Scripture’s genealogies (among other New Testament passages) prove that Jesus Christ fulfilled these Old Testament prophecies. The Apostle Matthew established this from the jump by opening his Gospel with Jesus’ family tree. That family tree shows that Jesus is a direct descendant of Abraham, Isaac, Jacob, Jesse, and King David and that He hails from the tribe of Judah (Matthew 1:1-16).
In linking Jesus to each person that the prophets declared would be in the Messianic line, the genealogies show us that God keeps his promises throughout the ages and down family lines. In fact, Jesus’s direct link to Abraham reveals God’s plan to broaden the Old Testament promise of blessings to a nation to the New Testament promise of salvation to all people through Christ Jesus.
3. The genealogies show that God can bring greatness out of flawed people.
Despite our modern sensibilities, it was a fact of ancient life that families in biblical times distanced themselves from any relative whom they considered a bad seed. This desire to disassociate from anyone considered dishonorable was based on the cultural reality of the age. In other words, a person’s associations could affect their marital prospects, their standing in the community, or serve as the basis for being publicly executed.
Based on these cultural norms of old, it’s easy to see why ancient people would want to erase the memory of any black sheep in the family. For that reason, any ancestral list that mentioned a disgraced relative would be a source of shame unless that accurate accounting served a much grander purpose. Such is the case of Jesus’ family tree. Through Jesus’ genealogy, we see that our all-loving God can lift up the most broken of people to bless them as part of His grander plan. In particular, the Gospel of Matthew tells us that the Son of God was descended from Rahab (Matthew 1:5). Rahab was a prostitute and a Canaanite, a nation known as one of Israel’s bitter enemies (Joshua 2:1).
Either fact alone—or the fact that Rahab was female—would have prompted most ancient people to obliterate Rahab’s name from any written family record. However, Matthew included Rahab in his Gospel’s genealogy to reflect God’s far-reaching compassion in making people from all walks of life part of His magnificent design. Jesus was also a direct descendant of Ruth, who was a Gentile. This is important because the Jews of Jesus’ day looked down upon the Gentiles as people who were not (yet) part of God’s covenant with Abraham. Moreover, Ruth was from Moab, a hostile border nation that was often mired in conflict with the Israelites. Like Rahab, there were obvious reasons why some people would have preferred to erase Ruth’s name from their history, but Matthew knew better. In listing Ruth as Jesus’ ancestor, Matthew honored Ruth as a woman (and a Gentile and a Moabite) who formed part of Jesus’ story.

*****

◆ **Your objective**
Carry on the passage about Jesus' genealogy, starting after its last sentence.

*****

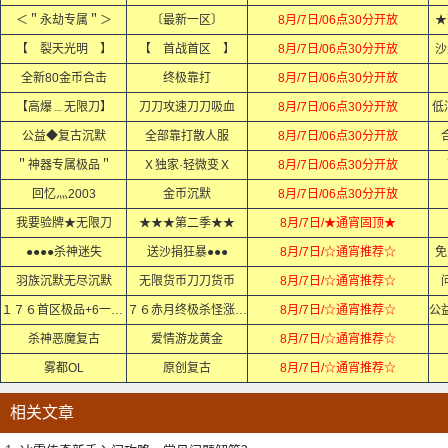
＜＂永劫专属＂＞
〔最新一区〕
8月/7日/06点30分开放
★
【 裂天光明 】
【 首战首区 】
8月/7日/06点30分开放
沙
全新80金币合击
终极靠打
8月/7日/06点30分开放
【高爆﹍无限刀】
刀刀攻速刀刀吸血
8月/7日/06点30分开放
低
公益◆复古沉默
全部靠打散人服
8月/7日/06点30分开放
＂神器专属极品＂
Ｘ独家·轻微变Ｘ
8月/7日/06点30分开放
回忆灬2003
金币沉默
8月/7日/06点30分开放
我要验牌★无限刀
★★★第二季★★
8月/7日/★通宵固顶★
●●●●杀神迷失
送沙捐狂暴●●●
8月/7日/☆通宵推荐☆
免
羽族沉默无尽沉默
无限货币刀刀货币
8月/7日/☆通宵推荐☆
１７６首区极品+6一切靠打
７６赤月终极杀怪涨茺値
8月/7日/☆通宵推荐☆
杀神恶魔复古
爱情游龙黄金
8月/7日/☆通宵推荐☆
雾都OL
原创复古
8月/7日/☆通宵推荐☆
相关文章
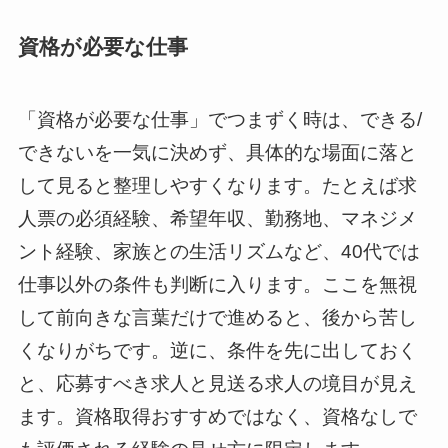
資格が必要な仕事
「資格が必要な仕事」でつまずく時は、できる/
できないを一気に決めず、具体的な場面に落と
して見ると整理しやすくなります。たとえば求
人票の必須経験、希望年収、勤務地、マネジメ
ント経験、家族との生活リズムなど、40代では
仕事以外の条件も判断に入ります。ここを無視
して前向きな言葉だけで進めると、後から苦し
くなりがちです。逆に、条件を先に出しておく
と、応募すべき求人と見送る求人の境目が見え
ます。資格取得おすすめではなく、資格なしで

*****

◆ **Result for this task**
Jesus also descended from King David. David is certainly not without blemish despite his earthly blessings and important contribution as the author of the Psalms. King David chose to sin by committing adultery with Bathsheba. He then went on to compound that sin by arranging for the brutal murder of Bathsheba’s husband, a man who had served David loyally as one of his elite soldiers.
The Redeemer arose from this line of sinners, connivers, and cultural enemies. In descending from flawed people, Jesus cast all of our sins upon Himself and became the final, perfect sacrifice to bridge the divide between humanity and God. It’s no wonder that Jesus called himself a “friend of sinners” and declared that His ministry’s purpose was not to save the healthy but the spiritually sick (Matthew 11:19; Mark 2:17). In summary, the next time you’re tempted to skip the Bible’s genealogies, remember that each name brings context to humanity’s story and sets the foundation for the coming of Him who would redeem all. Lucky for us, each name also shows the depth of God’s compassion in weaving the flawed and the righteous alike into the glorious tapestry of salvation history.